You see, when I prayed the Rosary, I tend to rush through the introductory prayers to get to the mysteries of the Rosary. Which I felt bad about… after all, the Rosary is not supposed to be rushed through. So, when I first started developing these books, I wanted to make sure that I didn’t rush through the introductory prayers, and instead used the time of praying the introductory prayers to fully center myself in Christ and prepare myself for the first mystery.
And so, when I was contemplating the Luminous Mysteries, I was trying to think of a reverent way to do this. At first, I tried to put images of Jesus Christ as a young man, but when I prayed with those pictures, something felt off. After all, Jesus is not introduced like that in the gospel. He is not merely a man, but God, and it is through His ministry in which this becomes particularly evident. So, I didn’t want to put so much emphasis on Him being Man.
But… what would I put instead that would lead naturally into the first mystery, the Baptism of Christ?
And then, I remembered St. John the Baptist. He was the one who preceded our Lord. He was the one that preached the coming of the Messiah. Why not start with him?
And yet, I hesitated because the Rosary is not about St. John the Baptist.
And yet… this direction seemed like right direction to go.
So, I began researching artwork depicting of St. John the Baptist, at first with little success. While there were some good ones, many of the ones didn’t seem to point to Jesus Christ in the way that I hoped in a way that would naturally segue to the Baptism of Christ. And so I began to think that maybe I was going in the wrong direction.
Then, I saw this picture of St. John the Baptist praying, looking longingly to Heaven while the Lamb of God shone in Heaven. And I thought of my own longing when I started to pray earnestly to God. Of that desire to have God with me in a world that can seem so crazy and hectic. Of that moment of prayer in which I would occasionally get that glimpse of God, so to speak. Of that desire for Heaven over all.

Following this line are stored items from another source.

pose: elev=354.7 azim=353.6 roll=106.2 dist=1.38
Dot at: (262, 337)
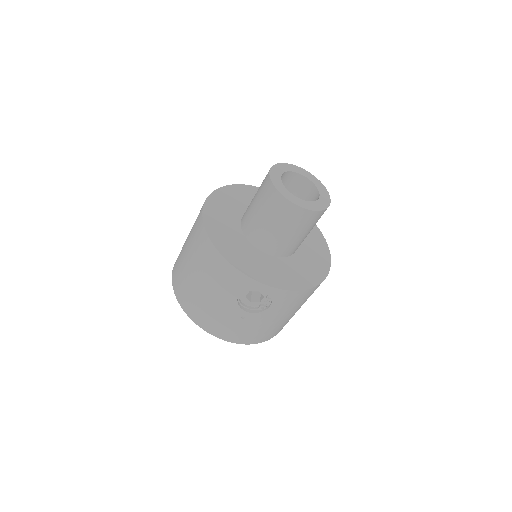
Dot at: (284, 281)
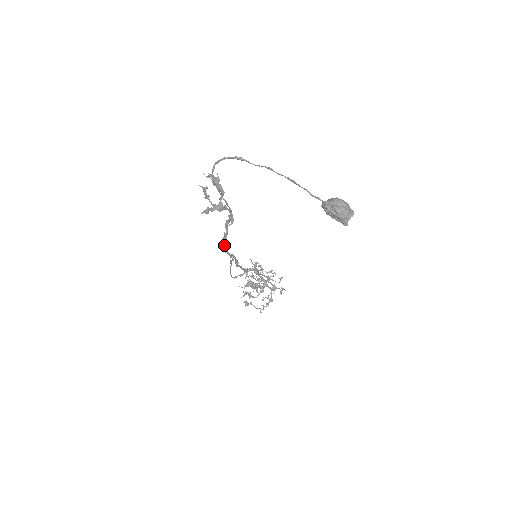
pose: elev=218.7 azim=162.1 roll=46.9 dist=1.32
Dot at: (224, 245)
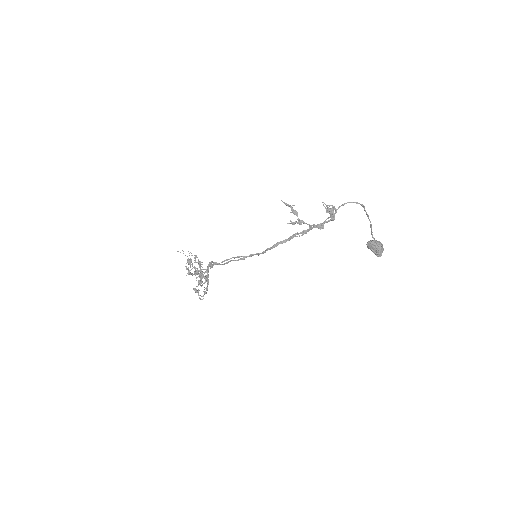
Dot at: (274, 247)
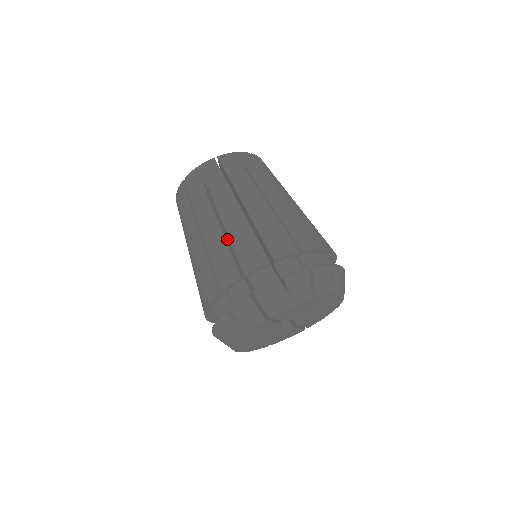
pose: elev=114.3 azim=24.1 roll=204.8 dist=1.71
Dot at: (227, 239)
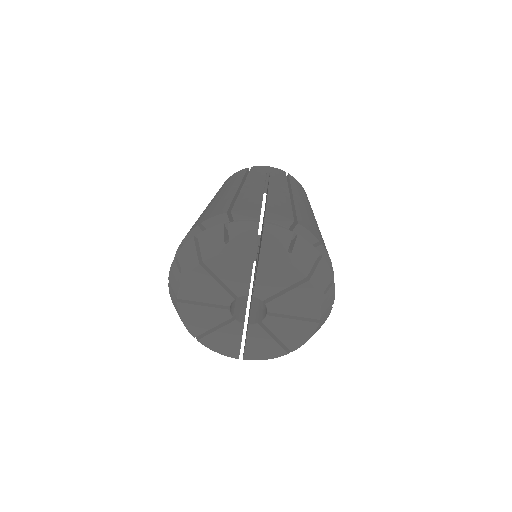
Dot at: occluded
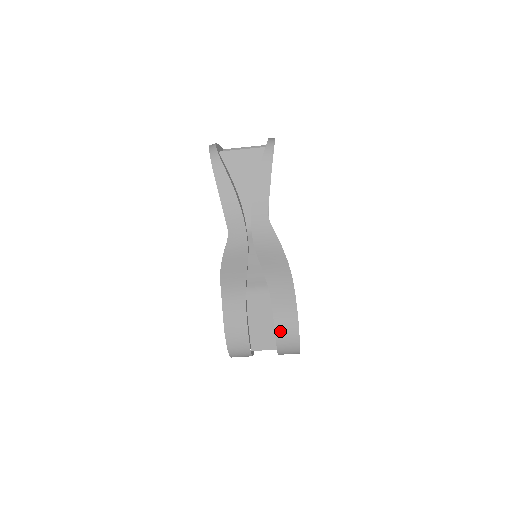
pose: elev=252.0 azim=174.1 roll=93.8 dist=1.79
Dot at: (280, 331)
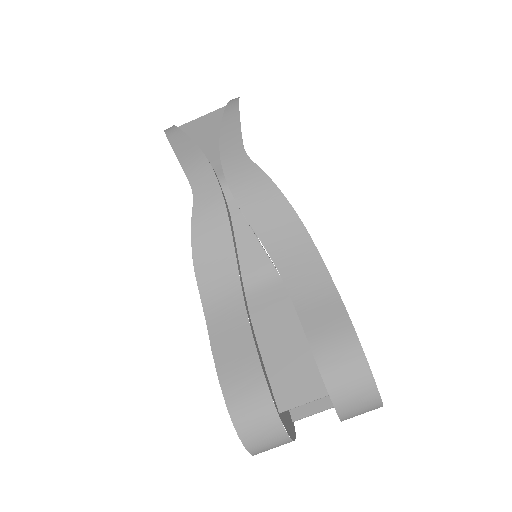
Dot at: (318, 339)
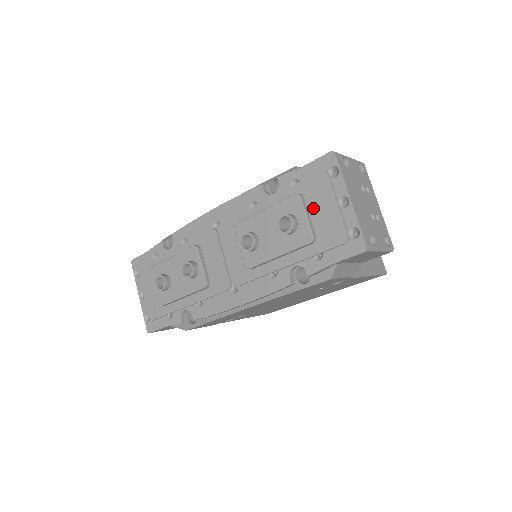
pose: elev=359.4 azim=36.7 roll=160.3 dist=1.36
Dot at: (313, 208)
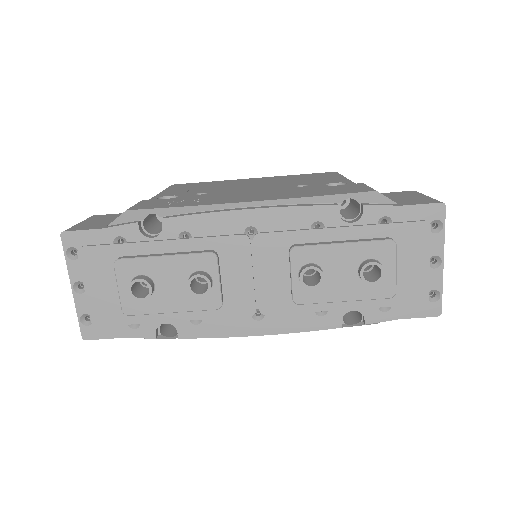
Dot at: (400, 258)
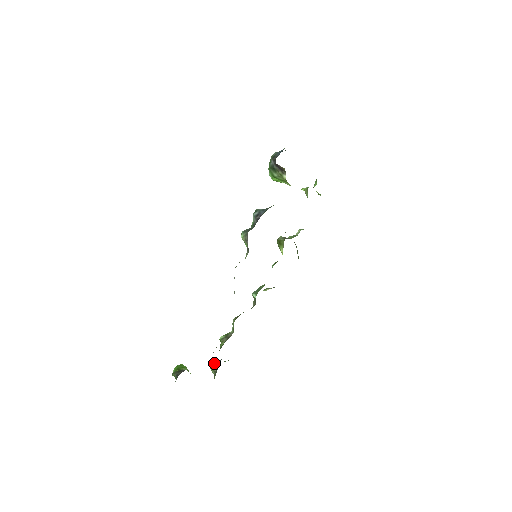
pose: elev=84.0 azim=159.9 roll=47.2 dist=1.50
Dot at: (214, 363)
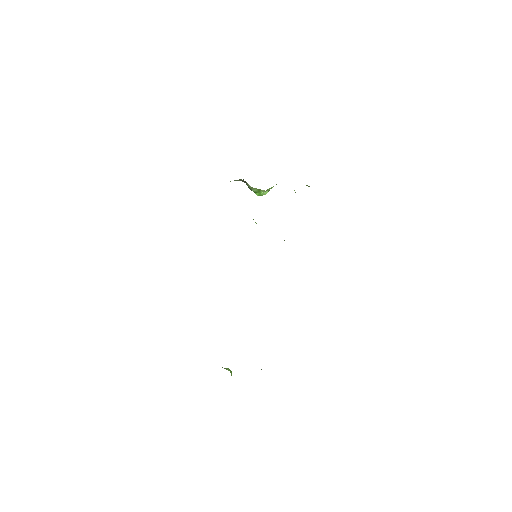
Dot at: occluded
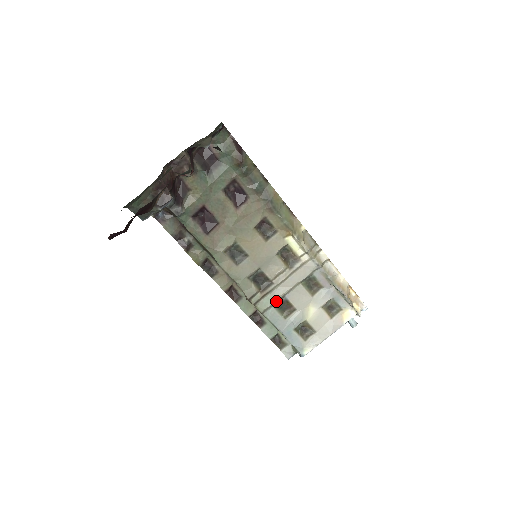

Also, what better way to introduce the prayers of the Rosary with an image that spoke to our desire of that communion of God? That longing for the Messiah to come and transform our lives? That touch of God?
And what a beautiful way to introduce Christ! To start off with that longing of the Messiah, and then to start with the first mystery in which Christ is baptized and the Heavens open up and reveal the Holy Trinity in all its glory!

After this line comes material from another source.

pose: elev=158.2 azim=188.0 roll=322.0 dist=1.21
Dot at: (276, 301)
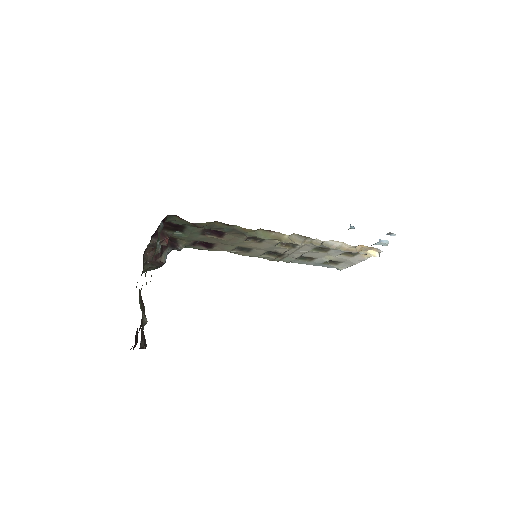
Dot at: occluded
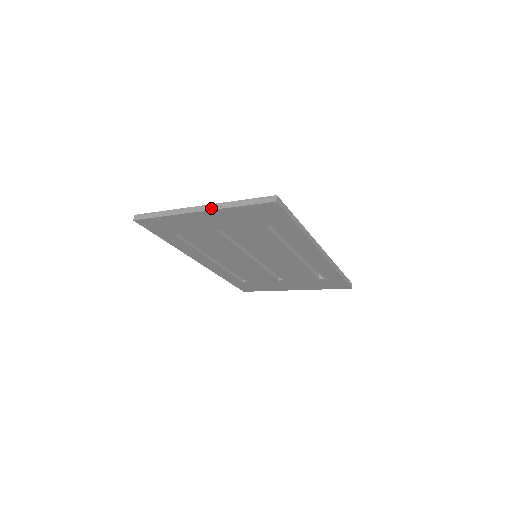
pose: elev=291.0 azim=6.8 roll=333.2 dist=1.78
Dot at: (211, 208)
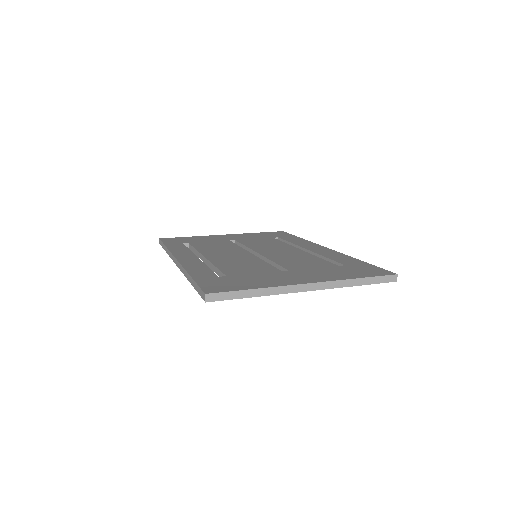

Tomorrow is the official release date of The Luminous Mysteries, which is a book that I’ve been working on for the last two years. When I first felt the tug in my heart to make these books, which pair a classic artwork with every prayer of the Rosary, it was when I was trying to pray the Luminous Mysteries with my daughter, then only two. So, in a way, this book release is especially sweet: this is truly the book that I wanted to have when I first started this project.
And now? It’s published.
So, once more, thank you from the bottom of my heart for supporting this project. It’s been such a wild ride, but really… it’s a dream come true. And I hope that this book helps you pray The Luminous Mysteries devoutly and helps you love Jesus Christ all the more.